- Born: 17 August 1889 Calcutta, Bengal Presidency, British India
- Died: 9 November 1959 (aged 70) Calcutta, West Bengal, India
- Occupations: Playwright, screenwriter, director
- Years active: Silent and early talkie era
- Known for: Bombay Talkies; screenplays for The Light of Asia and Shiraz;
- Parent: Bipin Chandra Pal (father)

= Niranjan Pal =

Indian screenwriter and director (1889–1959)
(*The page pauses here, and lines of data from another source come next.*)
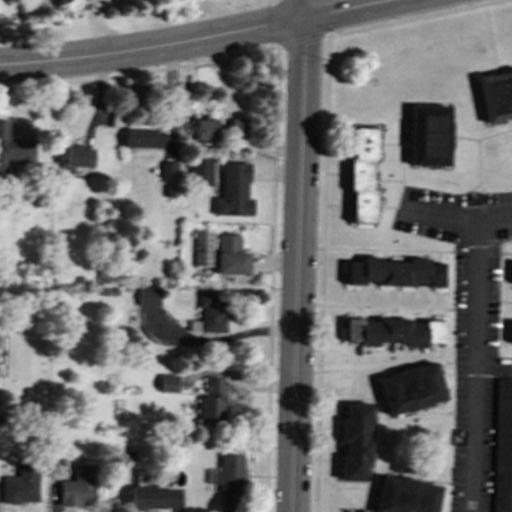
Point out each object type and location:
building: (57, 2)
building: (58, 2)
road: (187, 37)
building: (495, 95)
building: (496, 95)
building: (236, 127)
building: (236, 127)
building: (203, 128)
building: (203, 128)
building: (428, 134)
building: (428, 135)
building: (142, 137)
building: (142, 137)
building: (14, 147)
building: (14, 147)
building: (77, 155)
building: (77, 155)
building: (168, 169)
building: (168, 169)
building: (200, 170)
building: (201, 170)
building: (360, 175)
building: (361, 175)
building: (233, 190)
building: (233, 191)
road: (459, 219)
building: (202, 252)
building: (203, 252)
building: (229, 255)
building: (230, 255)
road: (298, 255)
building: (393, 271)
building: (394, 272)
building: (147, 296)
building: (148, 297)
building: (211, 311)
building: (211, 312)
building: (384, 331)
building: (384, 331)
building: (432, 331)
building: (432, 332)
road: (221, 339)
road: (494, 367)
road: (475, 368)
building: (167, 382)
building: (168, 383)
building: (410, 387)
building: (410, 388)
building: (211, 401)
building: (212, 401)
building: (354, 441)
building: (355, 441)
building: (502, 445)
building: (502, 445)
building: (230, 480)
building: (230, 481)
building: (19, 484)
building: (20, 484)
building: (77, 486)
building: (78, 486)
building: (404, 495)
building: (405, 495)
building: (146, 497)
building: (146, 497)
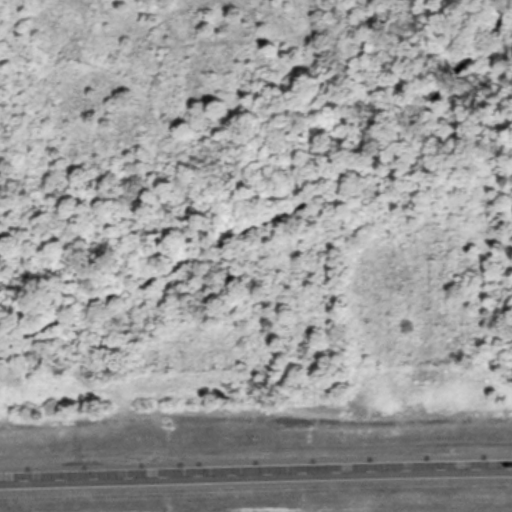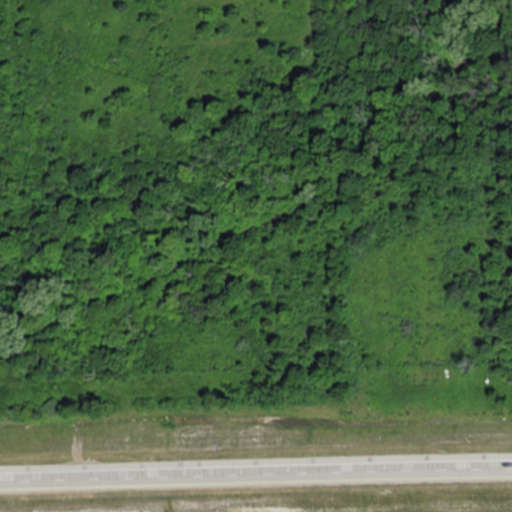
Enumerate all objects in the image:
road: (256, 474)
Niranjan Pal (17 August 1889 – 9 November 1959) was an Indian playwright, screenwriter, and director in the Indian film industry in the silent and early talkie days. He was a close associate of Himanshu Rai and Franz Osten, with whom he was a founding member of Bombay Talkies.

==Biography==
Born on 17 August 1889 in Calcutta, West Bengal, Niranjan Pal was born in an illustrious Bengali Kayastha family, his father was the noted freedom fighter, Bipin Chandra Pal, and Niranjan himself as a teenager was briefly involved in the Indian freedom struggle during an association with Vinayak Damodar Savarkar and Madanlal Dhingra in London. By the late 1910s, he started writing and eventually wrote The Light of Asia and Shiraz, both of which were performed on stage in London. Both were commercially successful and attracted the attention of German filmmaker Franz Osten, who made screen versions in India. Himanshu Rai, then a lawyer, also acted in one of Niranjan Pal's plays Goddess also performed in London, though some sources suggest that it was Devika Rani who first met him, through their common Brahmo Samaj connections, which paved way for his eventual stake in the creation of Bombay Talkies.

Following the successes of The Light of Asia and Shiraz 1928, Pal moved back to India with his English wife, Lily, and son Colin Pal, and embarked on a career as the screenplay writer for Bombay Talkies. He also started directing films, and made among others Needle's Eye (1931), Pardesia (1932), and Chitthi (1941). His career as a director was however far less successful than his work as a screenwriter, in which role he wrote some of India's earliest blockbusters Achhut Kanya (1936), Janmabhoomi (1936), Jeevan Naiya (1936) and Jawani Ki Hawa (1935). Of these Achhut Kanya was the most popular, and continues to be a landmark film as it dealt with the subject of untouchability.

He also collaborated with noted dancer, Uday Shankar to write a libretto for first Indian ballets, performed by Anna Pavlova and Uday Shankar himself.

==Family==
Niranjan Pal's family is in the film industry, his son Colin Pal was a prominent journalist, and film historian, who wrote books, 'Shooting Stars' and autobiography "Aye Jibon: Such is life" won a National Award from the Indian Government in 2001. Colin died, on 28 August 2005, after a prolonged illness, in Mumbai, at the age of 83

==Bibliography==
- "The Goddess;" a Play of Modern India, 1922.